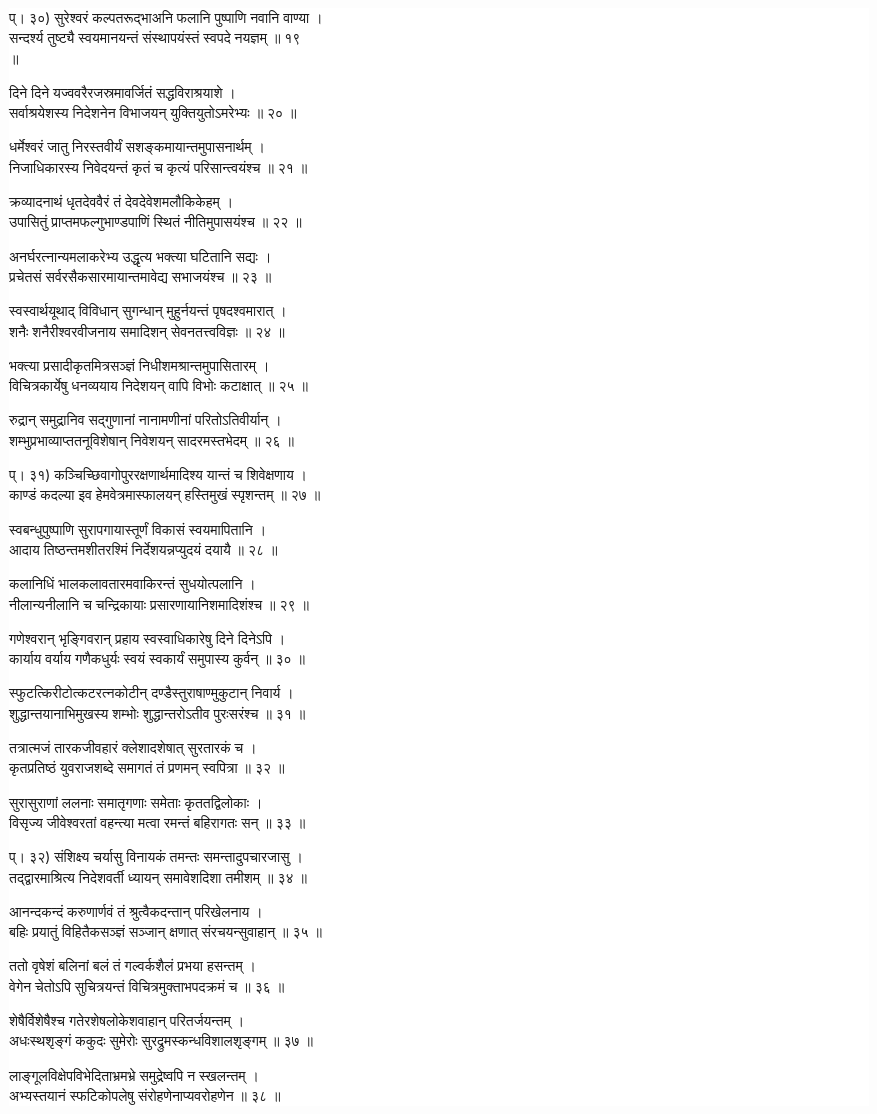 प्। ३०) सुरेश्वरं कल्पतरूद्भाअनि फलानि पुष्पाणि नवानि वाण्या ।  
सन्दर्श्य तुष्ट्यै स्वयमानयन्तं संस्थापयंस्तं स्वपदे नयज्ञम् ॥ १९   
॥  
  
दिने दिने यज्ववरैरजस्रमावर्जितं सद्धविराश्रयाशे ।  
सर्वाश्रयेशस्य निदेशनेन विभाजयन् युक्तियुतोऽमरेभ्यः ॥ २० ॥  
  
धर्मेश्वरं जातु निरस्तवीर्यं सशङ्कमायान्तमुपासनार्थम् ।  
निजाधिकारस्य निवेदयन्तं कृतं च कृत्यं परिसान्त्वयंश्च ॥ २१ ॥  
  
क्रव्यादनाथं धृतदेववैरं तं देवदेवेशमलौकिकेहम् ।  
उपासितुं प्राप्तमफल्गुभाण्डपाणिं स्थितं नीतिमुपासयंश्च ॥ २२ ॥  
  
अनर्घरत्नान्यमलाकरेभ्य उद्धृत्य भक्त्या घटितानि सद्यः ।  
प्रचेतसं सर्वरसैकसारमायान्तमावेद्य सभाजयंश्च ॥ २३ ॥  
  
स्वस्वार्थयूथाद् विविधान् सुगन्धान् मुहुर्नयन्तं पृषदश्वमारात् ।  
शनैः शनैरीश्वरवीजनाय समादिशन् सेवनतत्त्वविज्ञः ॥ २४ ॥  
  
भक्त्या प्रसादीकृतमित्रसञ्ज्ञं निधीशमश्रान्तमुपासितारम् ।  
विचित्रकार्येषु धनव्ययाय निदेशयन् वापि विभोः कटाक्षात् ॥ २५ ॥  
  
रुद्रान् समुद्रानिव सद्गुणानां नानामणीनां परितोऽतिवीर्यान् ।  
शम्भुप्रभाव्याप्ततनूविशेषान् निवेशयन् सादरमस्तभेदम् ॥ २६ ॥  
  
प्। ३१) कञ्चिच्छिवागोपुररक्षणार्थमादिश्य यान्तं च शिवेक्षणाय ।  
काण्डं कदल्या इव हेमवेत्रमास्फालयन् हस्तिमुखं स्पृशन्तम् ॥ २७ ॥  
  
स्वबन्धुपुष्पाणि सुरापगायास्तूर्णं विकासं स्वयमापितानि ।  
आदाय तिष्ठन्तमशीतरश्मिं निर्देशयन्नप्युदयं दयायै ॥ २८ ॥  
  
कलानिधिं भालकलावतारमवाकिरन्तं सुधयोत्पलानि ।  
नीलान्यनीलानि च चन्द्रिकायाः प्रसारणायानिशमादिशंश्च ॥ २९ ॥  
  
गणेश्वरान् भृङ्गिवरान् प्रहाय स्वस्वाधिकारेषु दिने दिनेऽपि ।  
कार्याय वर्याय गणैकधुर्यः स्वयं स्वकार्यं समुपास्य कुर्वन् ॥ ३० ॥  
  
स्फुटत्किरीटोत्कटरत्नकोटीन् दण्डैस्तुराषाण्मुकुटान् निवार्य ।  
शुद्धान्तयानाभिमुखस्य शम्भोः शुद्धान्तरोऽतीव पुरःसरंश्च ॥ ३१ ॥  
  
तत्रात्मजं तारकजीवहारं क्लेशादशेषात् सुरतारकं च ।  
कृतप्रतिष्ठं युवराजशब्दे समागतं तं प्रणमन् स्वपित्रा ॥ ३२ ॥  
  
सुरासुराणां ललनाः समातृगणाः समेताः कृततद्विलोकाः ।  
विसृज्य जीवेश्वरतां वहन्त्या मत्वा रमन्तं बहिरागतः सन् ॥ ३३ ॥  
  
प्। ३२) संशिक्ष्य चर्यासु विनायकं तमन्तः समन्तादुपचारजासु ।  
तद्द्वारमाश्रित्य निदेशवर्ती ध्यायन् समावेशदिशा तमीशम् ॥ ३४ ॥  
  
आनन्दकन्दं करुणार्णवं तं श्रुत्वैकदन्तान् परिखेलनाय ।  
बहिः प्रयातुं विहितैकसञ्ज्ञं सञ्जान् क्षणात् संरचयन्सुवाहान् ॥ ३५ ॥  
  
ततो वृषेशं बलिनां बलं तं गल्वर्कशैलं प्रभया हसन्तम् ।  
वेगेन चेतोऽपि सुचित्रयन्तं विचित्रमुक्ताभपदक्रमं च ॥ ३६ ॥  
  
शेषैर्विशेषैश्च गतेरशेषलोकेशवाहान् परितर्जयन्तम् ।  
अधःस्थशृङ्गं ककुदः सुमेरोः सुरद्रुमस्कन्धविशालशृङ्गम् ॥ ३७ ॥  
  
लाङ्गूलविक्षेपविभेदिताभ्रमभ्रे समुद्रेष्वपि न स्खलन्तम् ।  
अभ्यस्तयानं स्फटिकोपलेषु संरोहणेनाप्यवरोहणेन ॥ ३८ ॥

.....

▸ **EXERCISE AIM**
Can you give the records above as a JSON list of strings, one string for each line, with blank lines and the pictures left out?

▸ **EXERCISE RESPONSE**
[
  " प्। ३०) सुरेश्वरं कल्पतरूद्भाअनि फलानि पुष्पाणि नवानि वाण्या ।  ",
  "सन्दर्श्य तुष्ट्यै स्वयमानयन्तं संस्थापयंस्तं स्वपदे नयज्ञम् ॥ १९   ",
  "॥  ",
  "दिने दिने यज्ववरैरजस्रमावर्जितं सद्धविराश्रयाशे ।  ",
  "सर्वाश्रयेशस्य निदेशनेन विभाजयन् युक्तियुतोऽमरेभ्यः ॥ २० ॥  ",
  "धर्मेश्वरं जातु निरस्तवीर्यं सशङ्कमायान्तमुपासनार्थम् ।  ",
  "निजाधिकारस्य निवेदयन्तं कृतं च कृत्यं परिसान्त्वयंश्च ॥ २१ ॥  ",
  "क्रव्यादनाथं धृतदेववैरं तं देवदेवेशमलौकिकेहम् ।  ",
  "उपासितुं प्राप्तमफल्गुभाण्डपाणिं स्थितं नीतिमुपासयंश्च ॥ २२ ॥  ",
  "अनर्घरत्नान्यमलाकरेभ्य उद्धृत्य भक्त्या घटितानि सद्यः ।  ",
  "प्रचेतसं सर्वरसैकसारमायान्तमावेद्य सभाजयंश्च ॥ २३ ॥  ",
  "स्वस्वार्थयूथाद् विविधान् सुगन्धान् मुहुर्नयन्तं पृषदश्वमारात् ।  ",
  "शनैः शनैरीश्वरवीजनाय समादिशन् सेवनतत्त्वविज्ञः ॥ २४ ॥  ",
  "भक्त्या प्रसादीकृतमित्रसञ्ज्ञं निधीशमश्रान्तमुपासितारम् ।  ",
  "विचित्रकार्येषु धनव्ययाय निदेशयन् वापि विभोः कटाक्षात् ॥ २५ ॥  ",
  "रुद्रान् समुद्रानिव सद्गुणानां नानामणीनां परितोऽतिवीर्यान् ।  ",
  "शम्भुप्रभाव्याप्ततनूविशेषान् निवेशयन् सादरमस्तभेदम् ॥ २६ ॥  ",
  "प्। ३१) कञ्चिच्छिवागोपुररक्षणार्थमादिश्य यान्तं च शिवेक्षणाय ।  ",
  "काण्डं कदल्या इव हेमवेत्रमास्फालयन् हस्तिमुखं स्पृशन्तम् ॥ २७ ॥  ",
  "स्वबन्धुपुष्पाणि सुरापगायास्तूर्णं विकासं स्वयमापितानि ।  ",
  "आदाय तिष्ठन्तमशीतरश्मिं निर्देशयन्नप्युदयं दयायै ॥ २८ ॥  ",
  "कलानिधिं भालकलावतारमवाकिरन्तं सुधयोत्पलानि ।  ",
  "नीलान्यनीलानि च चन्द्रिकायाः प्रसारणायानिशमादिशंश्च ॥ २९ ॥  ",
  "गणेश्वरान् भृङ्गिवरान् प्रहाय स्वस्वाधिकारेषु दिने दिनेऽपि ।  ",
  "कार्याय वर्याय गणैकधुर्यः स्वयं स्वकार्यं समुपास्य कुर्वन् ॥ ३० ॥  ",
  "स्फुटत्किरीटोत्कटरत्नकोटीन् दण्डैस्तुराषाण्मुकुटान् निवार्य ।  ",
  "शुद्धान्तयानाभिमुखस्य शम्भोः शुद्धान्तरोऽतीव पुरःसरंश्च ॥ ३१ ॥  ",
  "तत्रात्मजं तारकजीवहारं क्लेशादशेषात् सुरतारकं च ।  ",
  "कृतप्रतिष्ठं युवराजशब्दे समागतं तं प्रणमन् स्वपित्रा ॥ ३२ ॥  ",
  "सुरासुराणां ललनाः समातृगणाः समेताः कृततद्विलोकाः ।  ",
  "विसृज्य जीवेश्वरतां वहन्त्या मत्वा रमन्तं बहिरागतः सन् ॥ ३३ ॥  ",
  "प्। ३२) संशिक्ष्य चर्यासु विनायकं तमन्तः समन्तादुपचारजासु ।  ",
  "तद्द्वारमाश्रित्य निदेशवर्ती ध्यायन् समावेशदिशा तमीशम् ॥ ३४ ॥  ",
  "आनन्दकन्दं करुणार्णवं तं श्रुत्वैकदन्तान् परिखेलनाय ।  ",
  "बहिः प्रयातुं विहितैकसञ्ज्ञं सञ्जान् क्षणात् संरचयन्सुवाहान् ॥ ३५ ॥  ",
  "ततो वृषेशं बलिनां बलं तं गल्वर्कशैलं प्रभया हसन्तम् ।  ",
  "वेगेन चेतोऽपि सुचित्रयन्तं विचित्रमुक्ताभपदक्रमं च ॥ ३६ ॥  ",
  "शेषैर्विशेषैश्च गतेरशेषलोकेशवाहान् परितर्जयन्तम् ।  ",
  "अधःस्थशृङ्गं ककुदः सुमेरोः सुरद्रुमस्कन्धविशालशृङ्गम् ॥ ३७ ॥  ",
  "लाङ्गूलविक्षेपविभेदिताभ्रमभ्रे समुद्रेष्वपि न स्खलन्तम् ।  ",
  "अभ्यस्तयानं स्फटिकोपलेषु संरोहणेनाप्यवरोहणेन ॥ ३८ ॥"
]